# Zipp cockpits: alloy vs carbon fiber



## Bob Ross (Apr 18, 2006)

I suppose I can probably go on Zipp's website, look up all the individual parts, do some remedial math, and come up with the answer myself, but in the off-chance that someone here has already gone through that exercise, I'll ask:

Does anyone know what the total weight savings (if any) between Zipp's aluminum components (Service Course SL70 handlebar, Service Course SL stem, and Service Course SL seatpost) and their carbon fiber equivalents (SL70 aerobar, SL Speed stem, and SL Speed seatpost) are?

Just trying to figure out the price-per-gram premium for the extra $555 on a potential new build.

Thanks.


----------



## Bob Ross (Apr 18, 2006)

Asked and answered:


Service Course SL70 handlebar 250g
Service Course SL stem 135g
ah-ha, it's a trick question!

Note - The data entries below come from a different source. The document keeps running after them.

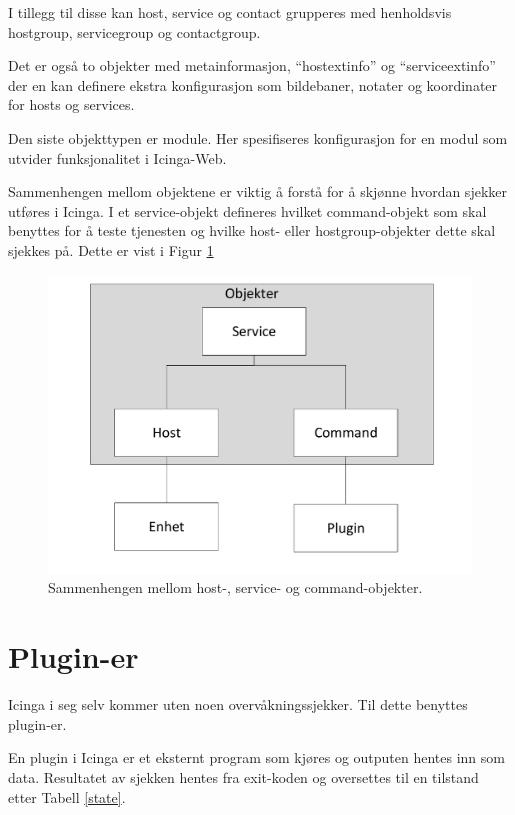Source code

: I tillegg til disse kan host, service og contact grupperes med henholdsvis hostgroup, servicegroup og contactgroup.

Det er også to objekter med metainformasjon, “hostextinfo” og “serviceextinfo” der en kan definere ekstra konfigurasjon som bildebaner, notater og koordinater for hosts og services.

Den siste objekttypen er module. Her spesifiseres konfigurasjon for en modul som utvider funksjonalitet i Icinga-Web.

Sammenhengen mellom objektene er viktig å forstå for å skjønne hvordan sjekker utføres i Icinga. I et service-objekt defineres hvilket command-objekt som skal benyttes for å teste tjenesten og hvilke host- eller hostgroup-objekter dette skal sjekkes på. Dette er vist i Figur \ref{command_host_service}

\begin{figure}
    \centering
    \includegraphics[scale=0.4]{img/command_host_service}
    \caption{Sammenhengen mellom host-, service- og command-objekter.}
    \label{command_host_service}
\end{figure}

\section{Plugin-er}
Icinga i seg selv kommer uten noen overvåkningssjekker. Til dette benyttes plugin-er.

En plugin i Icinga er et eksternt program som kjøres og outputen hentes inn som data. Resultatet av sjekken hentes fra exit-koden\cite{wiki:returncode} og oversettes til en tilstand etter Tabell \ref{state}.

The Service Course SL seatpost is a carbon post (with alloy clamp and stainless steel hardware) 233g
alloy total 618g


SL70 aerobar 240g
SL Speed stem 123g
SL Speed seatpost 187g
carbon fiber total 550g

So an extra $555 saves you 68g.
Pass.


----------



## Mackers (Dec 29, 2009)

Don't forget the fudge factor.

Got an alloy SL70 on a bike I bought but it wasn't my size, so it's lying around here.
Just weighed it and it's 284 grams. Size 42.

Also the weight on that second seat post is totally unrealistic, I suggest you double check.


----------



## Bob Ross (Apr 18, 2006)

Mackers said:


> the weight on that second seat post is totally unrealistic, I suggest you double check.


I don't know if it's _totally_ unrealistic, but good catch: It should be 187g, not 287g. I've updated my previous post. Thanks.


----------